**Written task**
Set every entry down again, unchanged, picture-free.

**Supplied material**
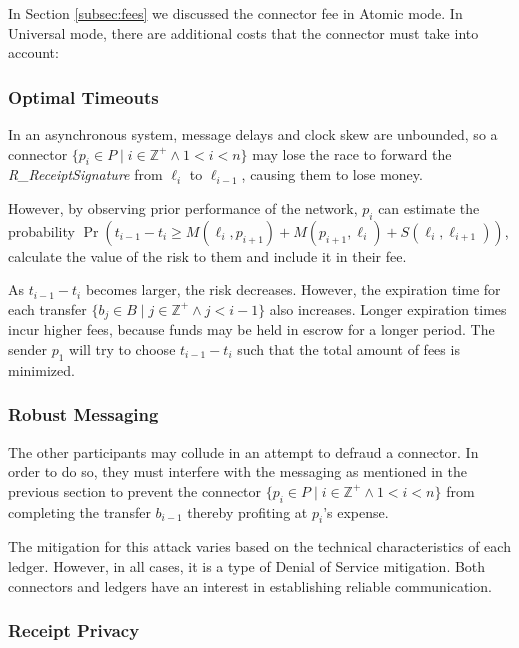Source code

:\documentclass[letterpaper,twocolumn,10pt]{article}
\begin{document}
In Section \ref{subsec:fees} we discussed the connector fee in Atomic mode. In Universal mode, there are additional costs that the connector must take into account:


\subsubsection{Optimal Timeouts}
\label{subsubsec:optimal-timeouts}

In an asynchronous system, message delays and clock skew are unbounded, so a connector $ \{ p_i \in P \mid i \in \mathbb{Z}^+ \land 1 < i < n \} $ may lose the race to forward the \textit{R\_ReceiptSignature} from $\ell_i$ to $\ell_{i-1}$, causing them to lose money.

However, by observing prior performance of the network, $p_i$ can estimate the probability $\Pr(t_{i-1} - t_i \geq M(\ell_i, p_{i+1}) + M(p_{i+1}, \ell_i) + S(\ell_i, \ell_{i+1}))$, calculate the value of the risk to them and include it in their fee.

As $t_{i-1} - t_i$ becomes larger, the risk decreases. However, the expiration time for each transfer $ \{ b_j \in B \mid j \in \mathbb{Z}^+ \land j < i-1 \} $ also increases. Longer expiration times incur higher fees, because funds may be held in escrow for a longer period. The sender $p_1$ will try to choose $t_{i-1} - t_i$ such that the total amount of fees is minimized.


\subsubsection{Robust Messaging}

The other participants may collude in an attempt to defraud a connector. In order to do so, they must interfere with the messaging as mentioned in the previous section to prevent the connector $ \{ p_i \in P \mid i \in \mathbb{Z}^+ \land 1 < i < n \} $ from completing the transfer $b_{i-1}$ thereby profiting at $p_i$'s expense.

The mitigation for this attack varies based on the technical characteristics of each ledger. However, in all cases, it is a type of Denial of Service mitigation. Both connectors and ledgers have an interest in establishing reliable communication.


\subsubsection{Receipt Privacy}
\end{document}
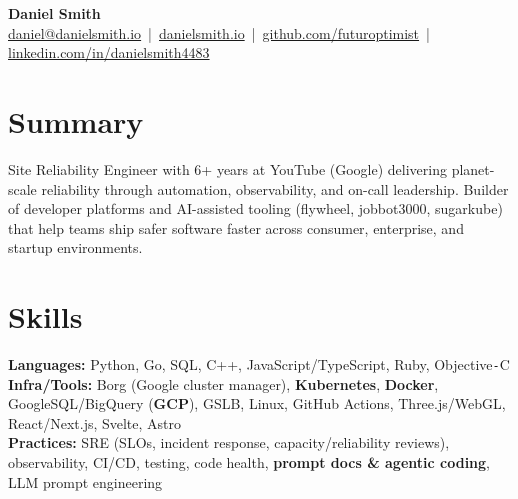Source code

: \documentclass[10pt]{article}
\begin{document}
\begin{center}
    {\LARGE \textbf{Daniel Smith}}\\[-1mm]
    \href{mailto:daniel@danielsmith.io}{daniel@danielsmith.io} \,|\,
    \href{https://danielsmith.io}{danielsmith.io} \,|\,
    \href{https://github.com/futuroptimist}{github.com/futuroptimist} \,|\,
    \href{https://linkedin.com/in/danielsmith4483}{linkedin.com/in/danielsmith4483}
\end{center}

\vspace{-2mm}
\section*{Summary}
Site Reliability Engineer with 6+ years at YouTube (Google) delivering planet-scale reliability
through automation, observability, and on-call leadership. Builder of developer platforms and
AI-assisted tooling (flywheel, jobbot3000, sugarkube) that help teams ship safer software faster
across consumer, enterprise, and startup environments.

\vspace{-2mm}
\section*{Skills}
\textbf{Languages:} Python, Go, SQL, C++, JavaScript/TypeScript, Ruby, Objective\texttt{-}C \\
\textbf{Infra/Tools:} Borg (Google cluster manager), \textbf{Kubernetes}, \textbf{Docker}, GoogleSQL/BigQuery (\textbf{GCP}), GSLB, Linux, GitHub Actions, Three.js/WebGL, React/Next.js, Svelte, Astro \\
\textbf{Practices:} SRE (SLOs, incident response, capacity/reliability reviews), observability, CI/CD, testing, code health, \textbf{prompt docs \& agentic coding}, LLM prompt engineering

\vspace{-2mm}
\end{document}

**Solution to the exercise**
Source code

:\documentclass[letterpaper,twocolumn,10pt]{article}
\begin{document}
In Section \ref{subsec:fees} we discussed the connector fee in Atomic mode. In Universal mode, there are additional costs that the connector must take into account:


\subsubsection{Optimal Timeouts}
\label{subsubsec:optimal-timeouts}

In an asynchronous system, message delays and clock skew are unbounded, so a connector $ \{ p_i \in P \mid i \in \mathbb{Z}^+ \land 1 < i < n \} $ may lose the race to forward the \textit{R\_ReceiptSignature} from $\ell_i$ to $\ell_{i-1}$, causing them to lose money.

However, by observing prior performance of the network, $p_i$ can estimate the probability $\Pr(t_{i-1} - t_i \geq M(\ell_i, p_{i+1}) + M(p_{i+1}, \ell_i) + S(\ell_i, \ell_{i+1}))$, calculate the value of the risk to them and include it in their fee.

As $t_{i-1} - t_i$ becomes larger, the risk decreases. However, the expiration time for each transfer $ \{ b_j \in B \mid j \in \mathbb{Z}^+ \land j < i-1 \} $ also increases. Longer expiration times incur higher fees, because funds may be held in escrow for a longer period. The sender $p_1$ will try to choose $t_{i-1} - t_i$ such that the total amount of fees is minimized.


\subsubsection{Robust Messaging}

The other participants may collude in an attempt to defraud a connector. In order to do so, they must interfere with the messaging as mentioned in the previous section to prevent the connector $ \{ p_i \in P \mid i \in \mathbb{Z}^+ \land 1 < i < n \} $ from completing the transfer $b_{i-1}$ thereby profiting at $p_i$'s expense.

The mitigation for this attack varies based on the technical characteristics of each ledger. However, in all cases, it is a type of Denial of Service mitigation. Both connectors and ledgers have an interest in establishing reliable communication.


\subsubsection{Receipt Privacy}
\end{document}
Source code

: \documentclass[10pt]{article}
\begin{document}
\begin{center}
    {\LARGE \textbf{Daniel Smith}}\\[-1mm]
    \href{mailto:daniel@danielsmith.io}{daniel@danielsmith.io} \,|\,
    \href{https://danielsmith.io}{danielsmith.io} \,|\,
    \href{https://github.com/futuroptimist}{github.com/futuroptimist} \,|\,
    \href{https://linkedin.com/in/danielsmith4483}{linkedin.com/in/danielsmith4483}
\end{center}

\vspace{-2mm}
\section*{Summary}
Site Reliability Engineer with 6+ years at YouTube (Google) delivering planet-scale reliability
through automation, observability, and on-call leadership. Builder of developer platforms and
AI-assisted tooling (flywheel, jobbot3000, sugarkube) that help teams ship safer software faster
across consumer, enterprise, and startup environments.

\vspace{-2mm}
\section*{Skills}
\textbf{Languages:} Python, Go, SQL, C++, JavaScript/TypeScript, Ruby, Objective\texttt{-}C \\
\textbf{Infra/Tools:} Borg (Google cluster manager), \textbf{Kubernetes}, \textbf{Docker}, GoogleSQL/BigQuery (\textbf{GCP}), GSLB, Linux, GitHub Actions, Three.js/WebGL, React/Next.js, Svelte, Astro \\
\textbf{Practices:} SRE (SLOs, incident response, capacity/reliability reviews), observability, CI/CD, testing, code health, \textbf{prompt docs \& agentic coding}, LLM prompt engineering

\vspace{-2mm}
\end{document}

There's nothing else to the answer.